While Turkey has emerged as a dominant power in shaping post-Assad Syria, this influence comes with immense responsibility. The HTS-led government must prove its ability to govern inclusively, address Syria’s economic and social devastation, and prevent the resurgence of extremist threats like ISIS. Failure to meet these expectations could unravel the fragile stability and reignite conflict, undermining the gains made by Turkey and the broader opposition.

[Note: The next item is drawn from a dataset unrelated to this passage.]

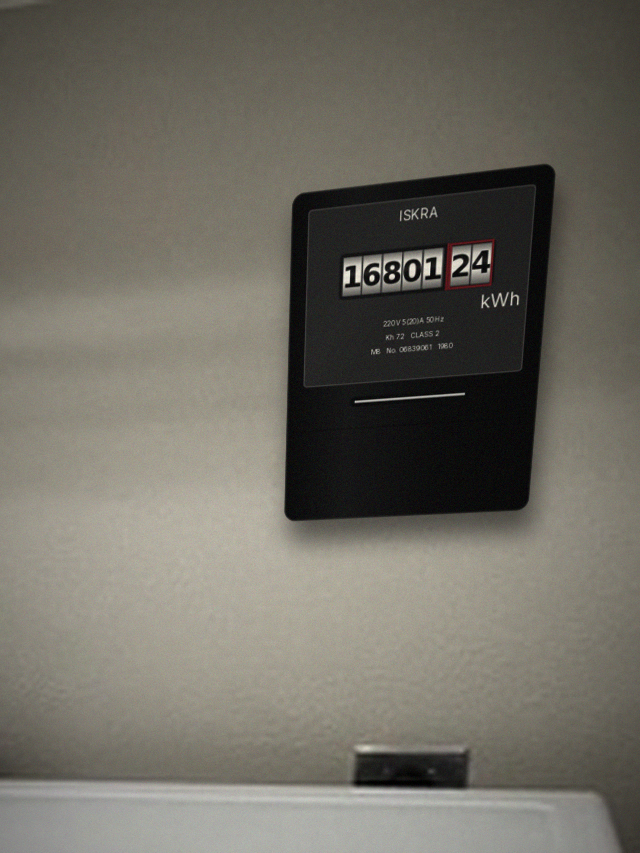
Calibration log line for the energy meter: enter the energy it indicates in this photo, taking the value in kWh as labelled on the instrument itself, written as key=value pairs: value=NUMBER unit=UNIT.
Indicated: value=16801.24 unit=kWh
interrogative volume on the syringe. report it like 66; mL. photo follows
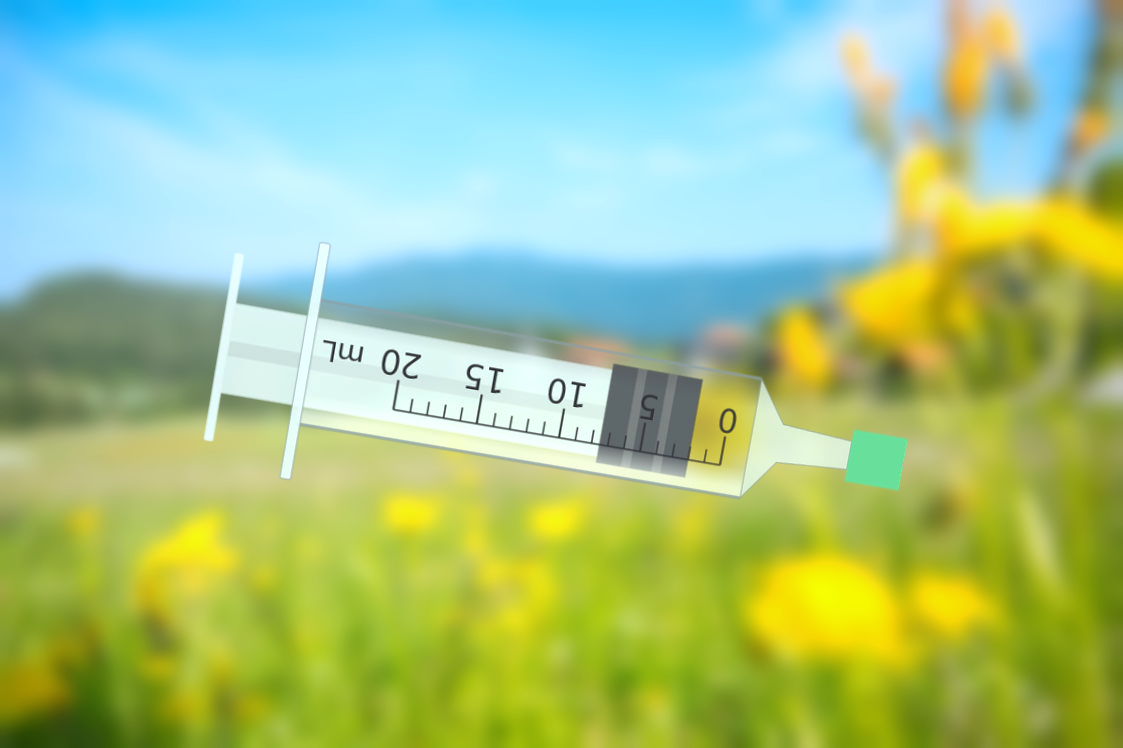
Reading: 2; mL
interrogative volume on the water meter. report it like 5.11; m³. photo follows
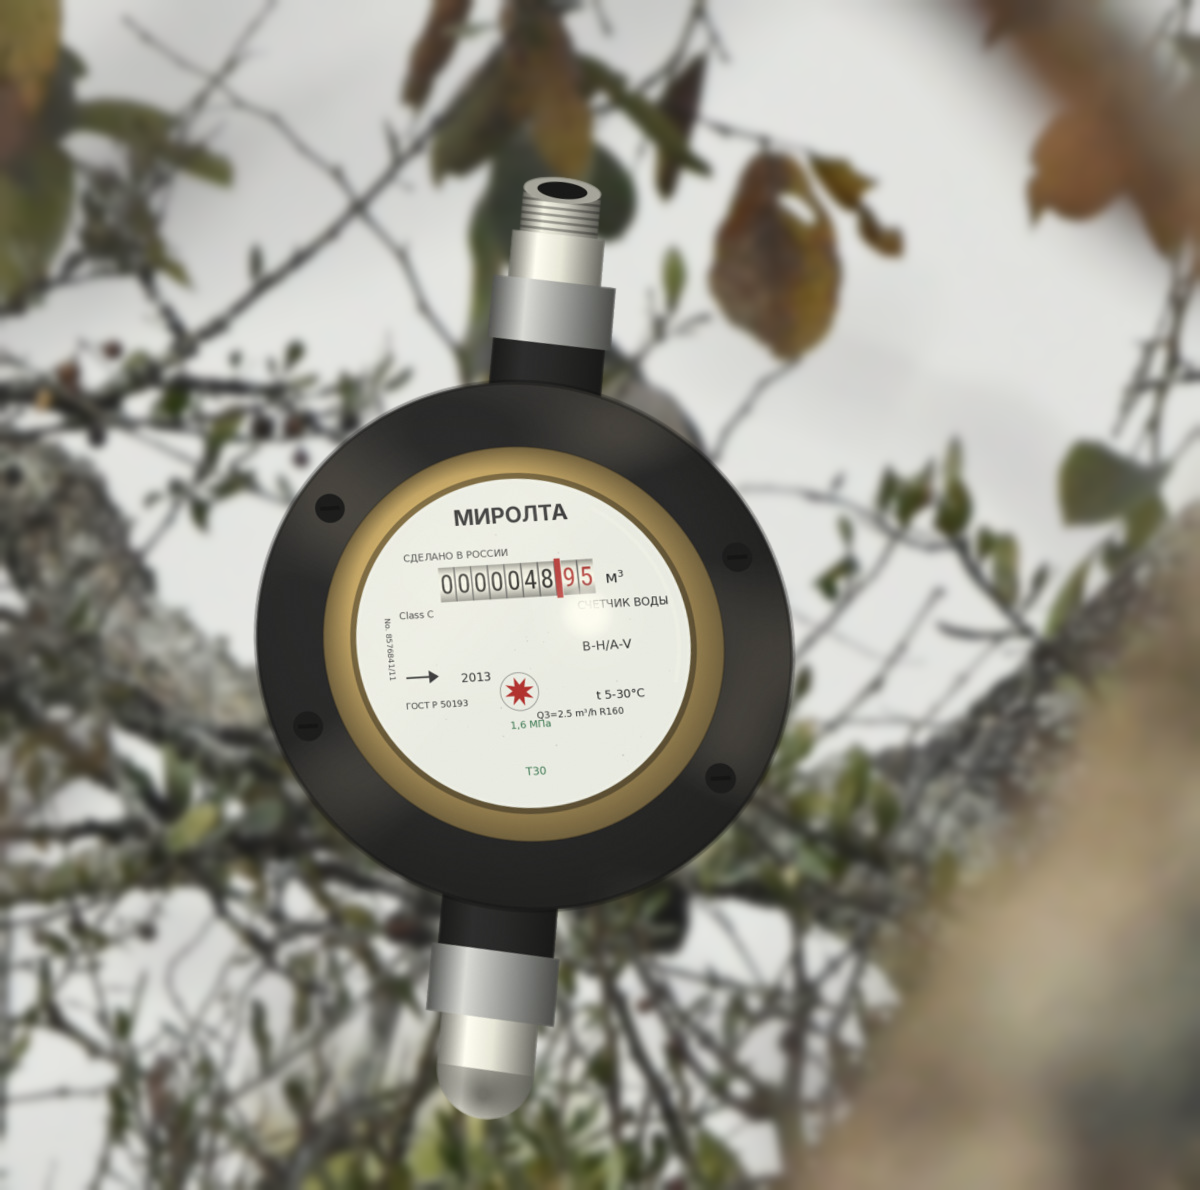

Regionally, the new dynamics will likely reshape alliances and power structures. Turkey’s strengthened position challenges Iran’s influence, unsettles Gulf monarchies, and raises concerns in Israel. Meanwhile, Russia’s retreat signals a recalibration of its strategic priorities, reflecting its vulnerabilities and shifting global focus.
For Syria, this is a critical opportunity to rebuild and redefine its national identity, but the path forward is fraught. The region and the international community must engage constructively to support stability and development while holding the new leadership accountable. As Syria begins this new chapter, the hope for a brighter future is tempered by the persistent shadows of its past and the formidable challenges that lie ahead.
Footnotes
1 Al-Attar also authored several books, including: Our Islamic Country and the Power Struggle; Spiritual Crisis; Islam’s View on Alliance with the West; Faith and its Impact on Individual and Social Upbringing; Words; Revolution of Truth; Remnants of Days; and Departure.
2 Iran’s Supreme Leader Ayatollah Ali Khamenei claimed the toppling of Syrian President Bashar Assad was a result of a “joint U.S.-Israeli plot,” saying that “a government in a neighboring country of Syria has played and is still playing a clear role in what’s happening,” in an apparent reference to Turkey.
Dr. Koç, Kent University in Istanbul, is an instructor at the Police Academy in Istanbul and works on Turkish foreign and security policies.